_Instructions for the task_
Quote the passage of the Leonid Krushinsky text word for word, beginning at the words "Leonid Viktorovich Krushinsky" and stopping after the words "student Ludmila Molodkina.".

_Text under study_
■ ■ ■ ■ ■ ■ ■

- Born: June 16, 1911 Moscow, Russian Empire
- Died: May 25, 1984 (aged 72) Moscow, Soviet Union
- Scientific career
- Fields: Biology
- Institutions: Moscow State University

= Leonid Krushinsky =

Leonid Viktorovich Krushinsky (Леонид Викторович Крушинский; 16 June 1911 – 25 May 1984) was a Soviet and Russian biologist who specialized in the experimental study of animal behaviour at Moscow State University. The Krushinksy-Molodkina strain of rat susceptible to seizures caused by loud sounds was produced in his laboratory in the 1950s and is named after him and his student Ludmila Molodkina.

== Biography ==
Krushinsky was born in Moscow and went to the Moscow State University where he graduated in 1934. He then worked on animal behaviour under M. M. Zavadovsky and defended a thesis on defensive reactions in dogs in 1938 and received his doctorate on animal behaviour development in 1946. He became a professor in 1957.

■ ■ ■ ■ ■ ■ ■

_Information given_
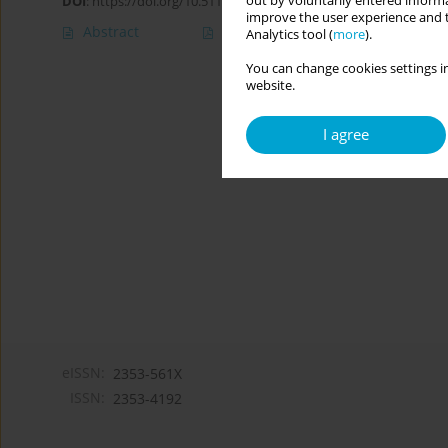
out by voluntarily entered informa
DOI
:
https://doi.org/10.5114/cipp/171607
improve the user experience and t
Abstract
Article
(PDF)
Analytics tool (
more
).
You can change cookies settings in
website.
I agree
eISSN:
2353-561X
ISSN:
2353-4192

■ ■ ■ ■ ■ ■ ■

_Response box_
Leonid Viktorovich Krushinsky (Леонид Викторович Крушинский; 16 June 1911 – 25 May 1984) was a Soviet and Russian biologist who specialized in the experimental study of animal behaviour at Moscow State University. The Krushinksy-Molodkina strain of rat susceptible to seizures caused by loud sounds was produced in his laboratory in the 1950s and is named after him and his student Ludmila Molodkina.